The expiration of the term on a term life insurance policy

Most people know when the expiration of their term life insurance policy is coming. But there are times when it can slip your mind. This can easily happen in situations where you have a paid-up life insurance policy. This involves making a sufficiently large payment with life insurance company up front to cover the premiums on the policy for the entire term.

When it happens, there is a possibility that you will forget that the term will come to an end. You may even ignore written notifications from the insurance company, thinking that they are junk mail.

If the term of the policy expires, and you do not extend it, your life insurance coverage will end the day after the last day of the policy. There’ll be no opportunity to revive the policy – for the purpose of paying a death benefit – by attempting to extend the policy after the fact.

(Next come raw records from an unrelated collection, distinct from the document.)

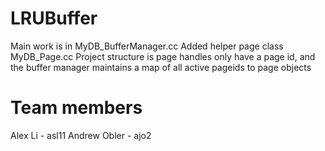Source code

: # LRUBuffer
Main work is in MyDB_BufferManager.cc
Added helper page class MyDB_Page.cc
Project structure is page handles only have a page id, and the buffer manager maintains a map of all active pageids to page objects


# Team members
Alex Li - asl11
Andrew Obler - ajo2


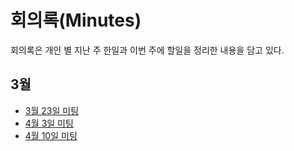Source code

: # 회의록(Minutes)


회의록은 개인 별 지난 주 한일과 이번 주에 할일을 정리한 내용을 담고 있다. 

## 3월 
* [3월 23일 미팅](./2023_3_21.md)
* [4월 3일 미팅](./2023_4_3.md)
* [4월 10일 미팅](./2023_4_10.md)
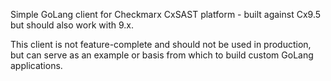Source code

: Simple GoLang client for Checkmarx CxSAST platform - built against Cx9.5 but should also work with 9.x.

This client is not feature-complete and should not be used in production, but can serve as an example or basis from which to build custom GoLang applications.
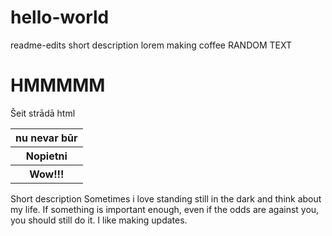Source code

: # hello-world
readme-edits
short description
lorem
making 
coffee
RANDOM TEXT <h1>HMMMMM</h1>
<p>Šeit strādā html</p>
<table>
  <tr>
    <th>nu nevar būr</tr>
    <th>Nopietni</tr>
    <th>Wow!!!</tr>
  </tr>

  </table>

Short description
Sometimes i love standing still in the dark and think about my life.
If something is important enough, even if the odds are against you, you should still do it.
I like making updates.
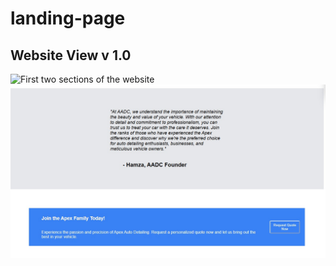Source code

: # landing-page

## Website View v 1.0

![First two sections of the website](.sampleView_1.jpg)
![Last two sections of the website](sampleView_2.jpg)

Any kind of fraud on the life insurance application

Earlier we discussed the period of contestability provision included in life insurance policies. That provision gives the life insurance company the option to challenge and investigate a claim, typically within the first two years the policy is in force.

The insurance company can use this provision to investigate a suspicious death. They can delay – or ultimately withhold – the payment of the death benefit in the event there are any questionable circumstances surrounding the death.

This is why being completely truthful on a life insurance application is so critical. The insurance company will investigate the cause of death – including events that may have contributed to it – and then match those results against the original application. If a pattern emerges that certain health conditions or dangerous activities have existed back to the time of application – and were not disclosed by the insured – the company can deny payment of the claim.

Unfortunately, even if a person is aware of the two-year restriction, they may still withhold information, or provide inaccurate information, under the assumption that they will certainly be around for at least the first two years. But if they die any time within the two-year period, an investigation may be started that could lead to the denial of the payment of benefits to your family.